Reproduce the lines below exactly. Skip images.

[Exercise data]

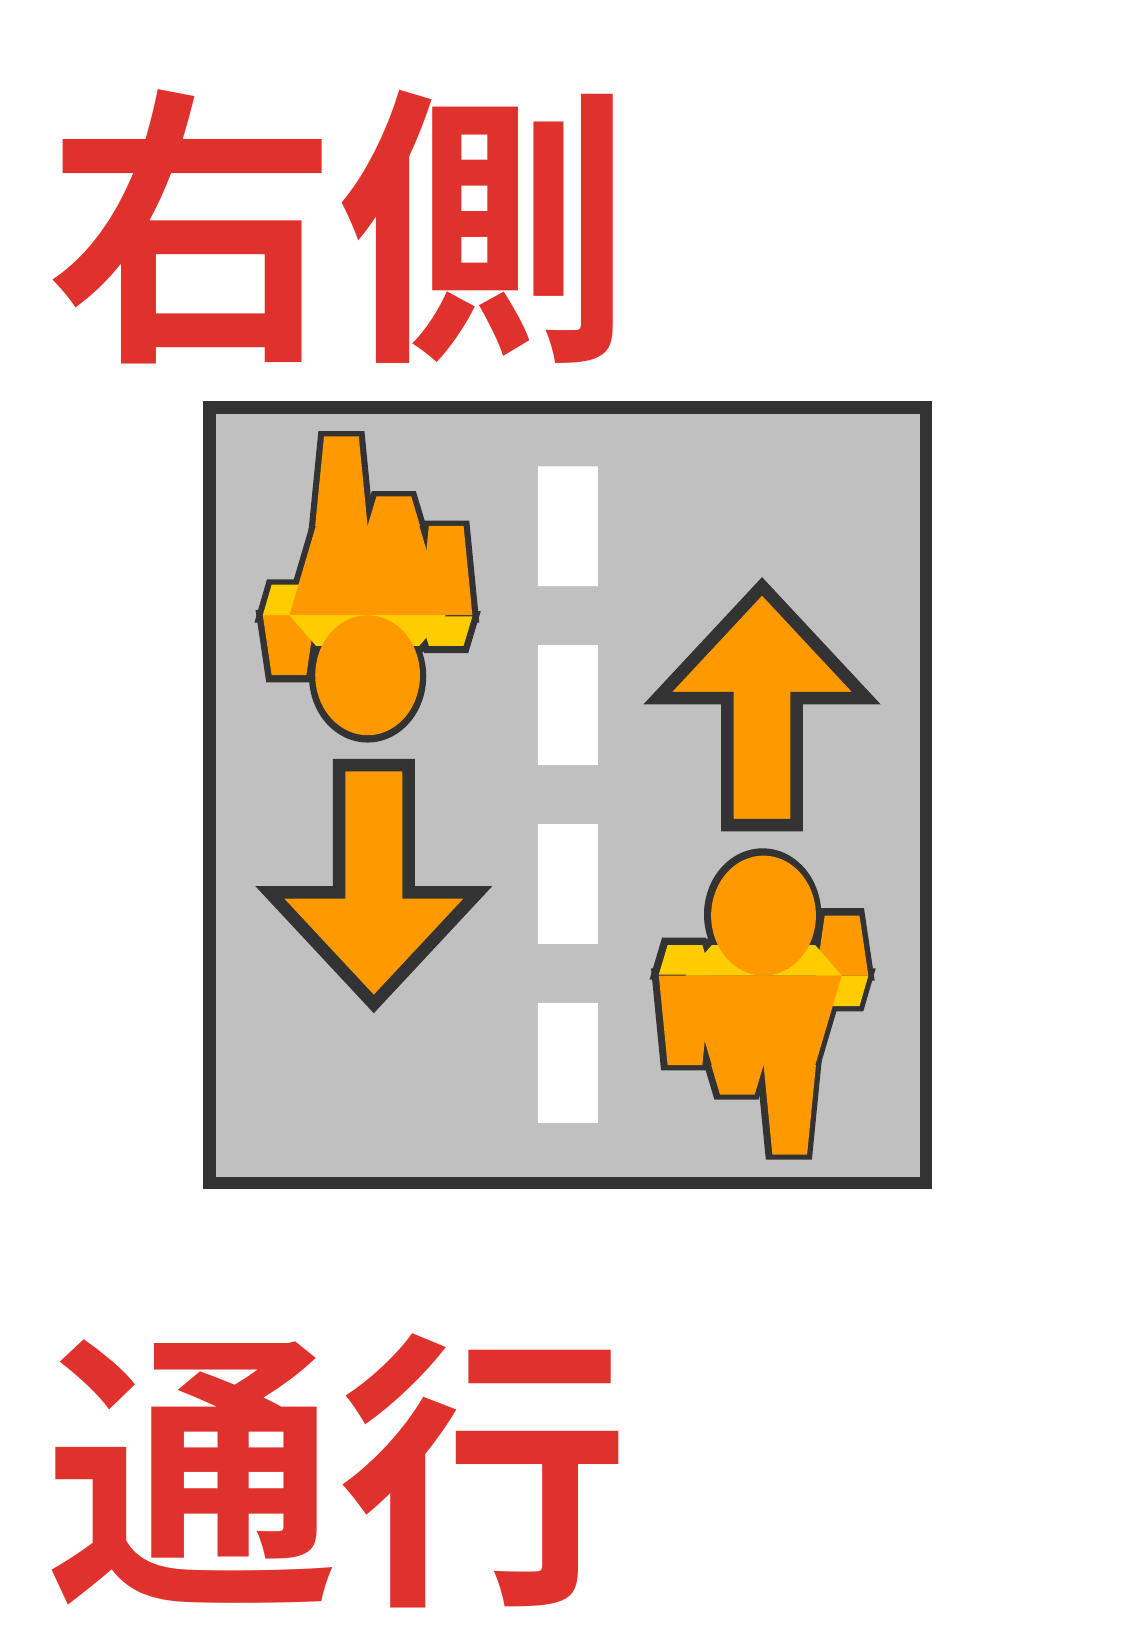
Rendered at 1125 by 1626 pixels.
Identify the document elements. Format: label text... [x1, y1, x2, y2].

text_box 通行 [31, 1282, 1094, 1625]
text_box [209, 407, 927, 1184]
text_box 右側 [31, 38, 1094, 404]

[/Exercise data]

*Exercise response*.
Rendered at 1125 by 1626 pixels.
Identify the document elements. Format: label text... [x1, y1, x2, y2].

text_box 通行 [31, 1282, 1094, 1625]
text_box [209, 407, 927, 1184]
text_box 右側 [31, 38, 1094, 404]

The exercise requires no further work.